I find his nature-of-the-security argument severely lacking:

The negative effect is reinforced by the fact that CDS are tradable and therefore tend to be priced as warrants, which can be sold at anytime, not as options, which would require an actual default to be cashed in. People buy them not because they expect an eventual default, but because they expect the CDS to appreciate in response to adverse developments.

AIG thought it was selling insurance on bonds, and as such, they considered CDS outrageously overpriced. In fact, it was selling bear-market warrants and it severely underestimated the risk.

AIG underestimated their MTM risk, to be sure, but they had negotiated their MTM risk away via collateral-free counterparty agreements.  In this paradigm, AIG's real downfall was their credit-rating downgrade, which forced them to post collateral.  There's no question their risk management was awful, but were they not downgraded they'd still be solvent, since few of the CDS they sold have actually defaulted (and consequently mandated cashflows).

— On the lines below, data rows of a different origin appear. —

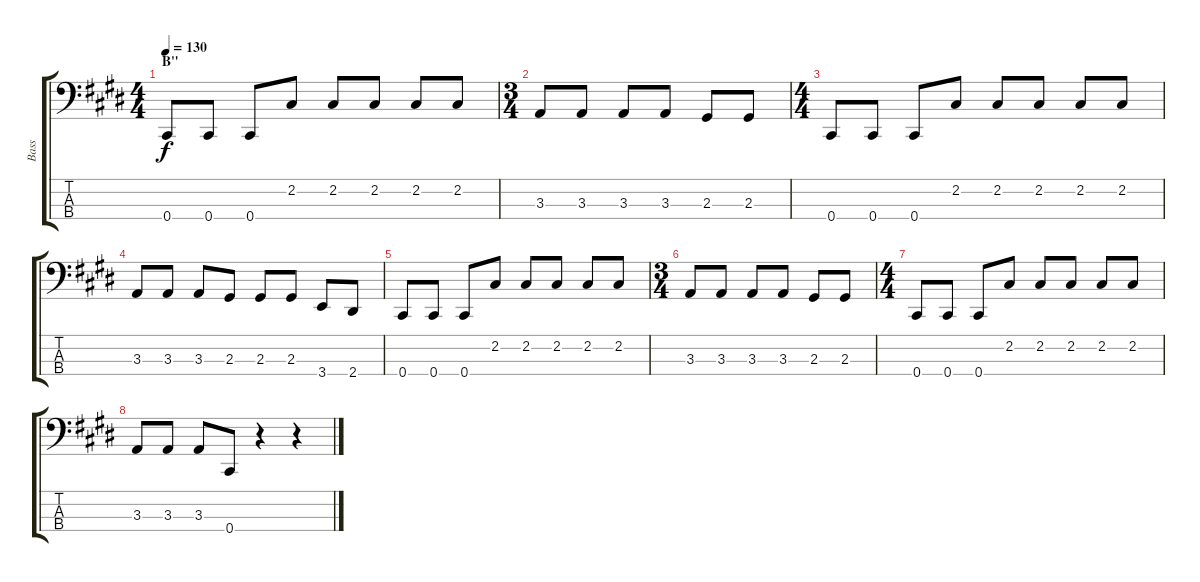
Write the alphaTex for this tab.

\track ("Bass" "Bass") {instrument electricbassfinger}
\staff {score tabs}
\tuning (E2 B1 Gb1 Db1) {hide}
\ts (4 4)
\section ("" "B''")
\tempo 130
\clef f4
\ks e
0.4.8{dy f} 0.4.8 0.4.8 2.2.8 2.2.8 2.2.8 2.2.8 2.2.8 |
\ts (3 4)
3.3.8 3.3.8 3.3.8 3.3.8 2.3.8 2.3.8 |
\ts (4 4)
0.4.8 0.4.8 0.4.8 2.2.8 2.2.8 2.2.8 2.2.8 2.2.8 |
3.3.8 3.3.8 3.3.8 2.3.8 2.3.8 2.3.8 3.4.8 2.4.8 |
0.4.8 0.4.8 0.4.8 2.2.8 2.2.8 2.2.8 2.2.8 2.2.8 |
\ts (3 4)
3.3.8 3.3.8 3.3.8 3.3.8 2.3.8 2.3.8 |
\ts (4 4)
0.4.8 0.4.8 0.4.8 2.2.8 2.2.8 2.2.8 2.2.8 2.2.8 |
3.3.8 3.3.8 3.3.8 0.4.8 r.4 r.4
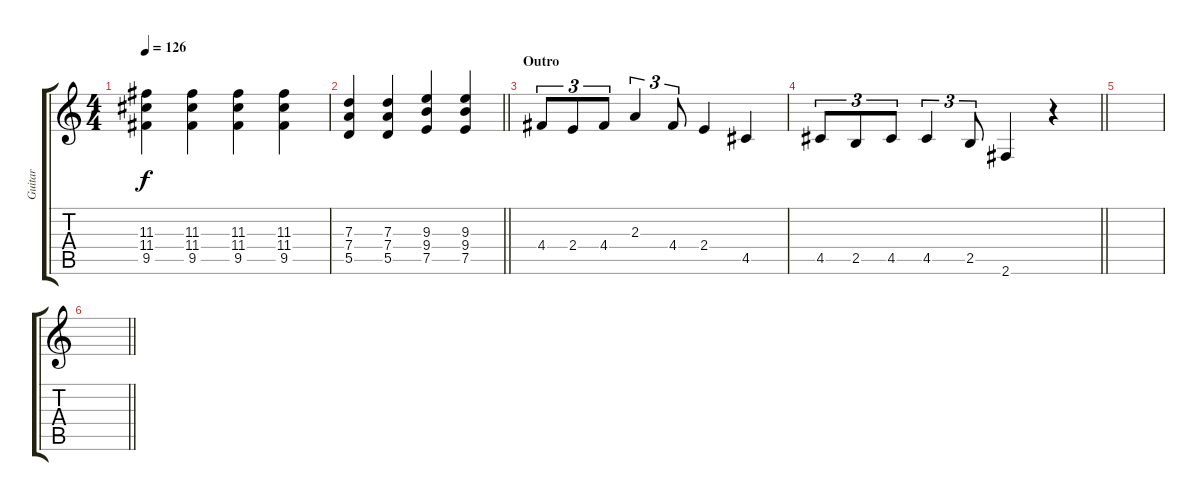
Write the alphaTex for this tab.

\track ("Guitar" "Guitar") {instrument overdrivenguitar}
\staff {score tabs}
\tuning (E4 B3 G3 D3 A2 E2) {hide}
\ts (4 4)
\tempo 126
\clef g2
\ks c
(11.3 11.4 9.5).4{dy f} (11.3 11.4 9.5).4 (11.3 11.4 9.5).4 (11.3 11.4 9.5).4 |
\barLineRight lightlight
(7.3 7.4 5.5).4 (7.3 7.4 5.5).4 (9.3 9.4 7.5).4 (9.3 9.4 7.5).4 |
\section ("" "Outro")
4.4.8{tu (3 2)} 2.4.8{tu (3 2)} 4.4.8{tu (3 2)} 2.3.4{tu (3 2)} 4.4.8{tu (3 2)} 2.4.4 4.5.4 |
\barLineRight lightlight
4.5.8{tu (3 2)} 2.5.8{tu (3 2)} 4.5.8{tu (3 2)} 4.5.4{tu (3 2)} 2.5.8{tu (3 2)} 2.6.4 r.4 |
|
\barLineRight lightlight
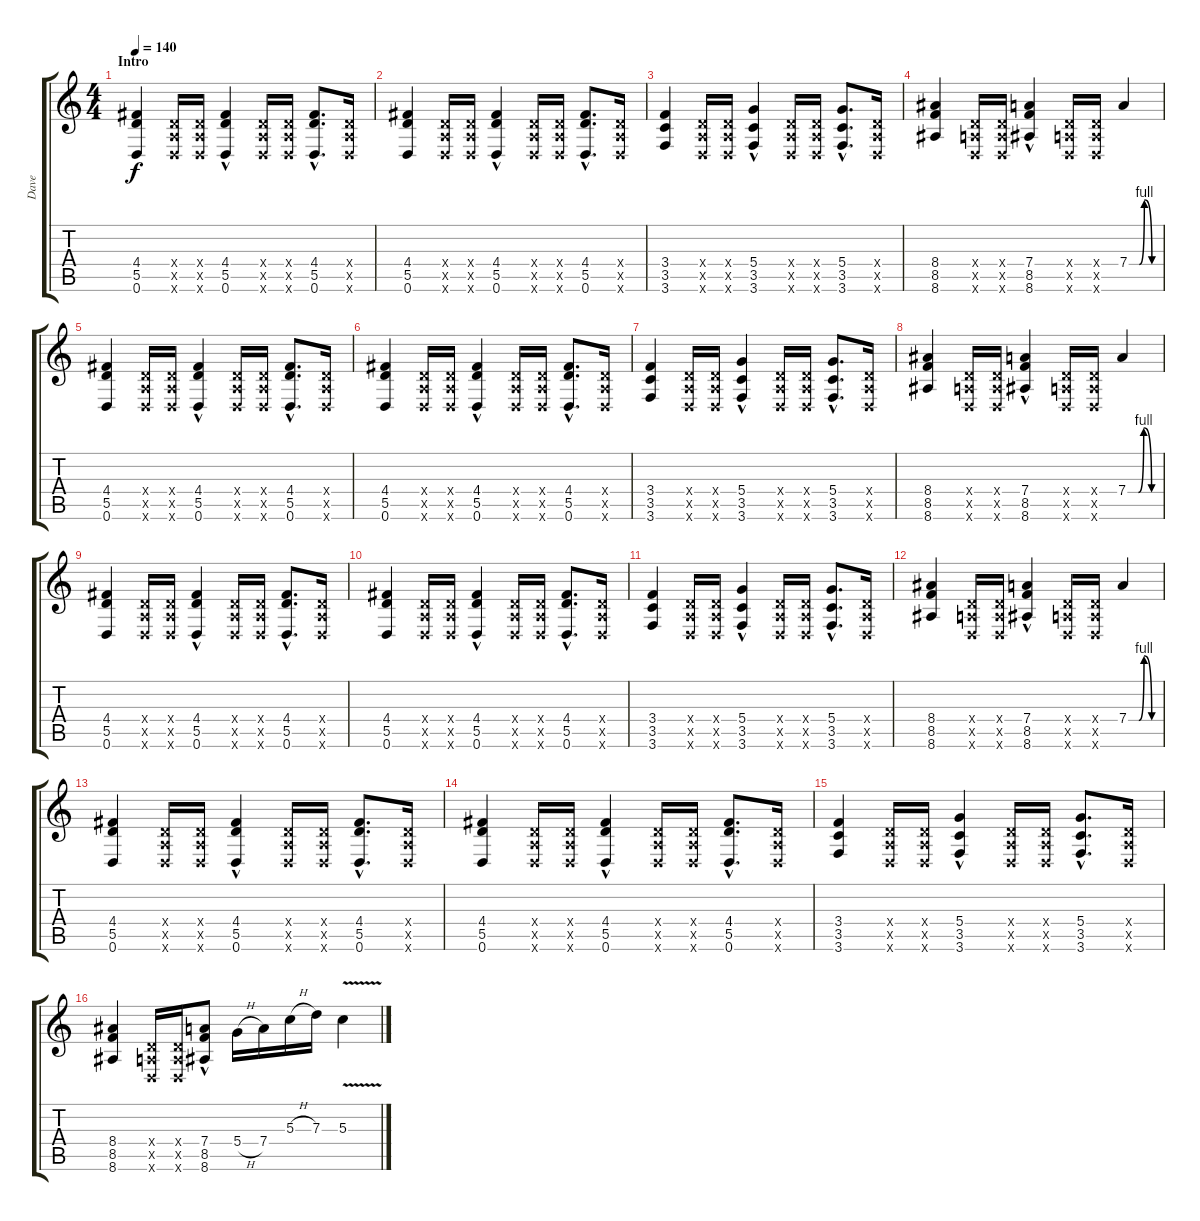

This begs an interesting question (and points out the ridiculousness of the rating agencies) -- if you have an institution which is solvent at credit rating A and insolvent at credit rating B, which one should it have?

But Soros isn't finished:

[I]t's clear that AIG, Bear Stearns, Lehman Brothers and others were destroyed by bear raids in which the shorting of stocks and buying CDS mutually amplified and reinforced each other....

And AIG failed to understand this.

So let's review.  A company whose "expertise" is financial products didn't understand how they work, but George Soros can explain it succinctly in a WSJ opinion.  Sounds to me like the problem lies with AIG, not the CDS.

But Soros would argue that the fault for taking down massive institutions like Bear, Lehman, and AIG lies with crazy speculators, not with any failures of those firms.  And we should act now to prevent these crazy individuals from taking down any more institutions, especially - say it ain't so - a government arm like the Treasury.

Now where would a timid investor like Soros get an idea like that?